As a matter of practical politics, it was a necessity.”

  “To destroy Speaker Geiger’s plan, and if you’re lucky his career.”

  “Exactly.”

  “To give yourself a big leg up on the Republicans, and the Democrats, too, if you plan to go your own way — maybe with your own shiny new political party — when you run for reelection.”

  Patti directed one of her brighter smiles at Putnam, and for the first time he began to appreciate the power of her personality. He thought it said a lot about James J. McGill that he didn’t follow along behind this woman like a puppy with his tongue hanging out. Having somewhat less intestinal fortitude, Putnam asked if he might have a bottle of sparkling water after all. Anything to redirect the force of the president’s personality.

  The president relayed his request to her secretary and a bottle of Poland Spring appeared on the tray of a Navy mess specialist like he’d been waiting outside the Oval Office all along. Still, the appearance of a third party and the time it took to sip his drink gave Putnam the moment he needed to regain his balance.
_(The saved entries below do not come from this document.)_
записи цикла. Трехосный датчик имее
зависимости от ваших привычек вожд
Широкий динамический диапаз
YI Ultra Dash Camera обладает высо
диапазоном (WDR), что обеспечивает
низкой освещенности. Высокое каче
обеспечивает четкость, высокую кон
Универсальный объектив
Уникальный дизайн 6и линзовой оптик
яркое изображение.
  “You’re a very perceptive fellow, Mr. Shady,” the president said.

  Putnam nodded. “I’ll probably need to be, after Speaker Geiger gets done smearing me in the lobbying community. Of course, seeing as they shoot lobbyists these days, now might be a good time to consider a career change.”
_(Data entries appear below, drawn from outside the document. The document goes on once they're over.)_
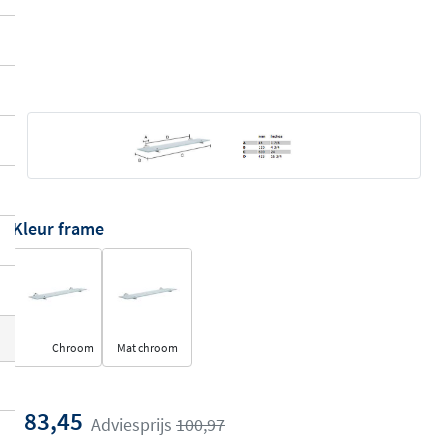
Kleur frame
Chroom
Mat chroom
83,45
Adviesprijs
100,97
  “Jim told me about your townhouse being fired on. Do you think you’re still in danger?”

  Putnam laughed. “Well, there will be millions of Republicans happy to dance on my grave once the word gets out that I spoiled the speaker’s grand plan. That’s in addition to whoever shot at me before.”

  “You’re relying on Margaret Sweeney for protection?”

  “I was. She brought me here, but I haven’t seen her lately.”

  The president said, “She’s outside right now, no doubt chatting with Edwina.”

  Putnam nodded. “So she’s in on whatever you have planned for me.”

  “She’s here as a favor to me and my husband. But if you know Margaret at all, you know she would never do anything to harm you or any other innocent person.”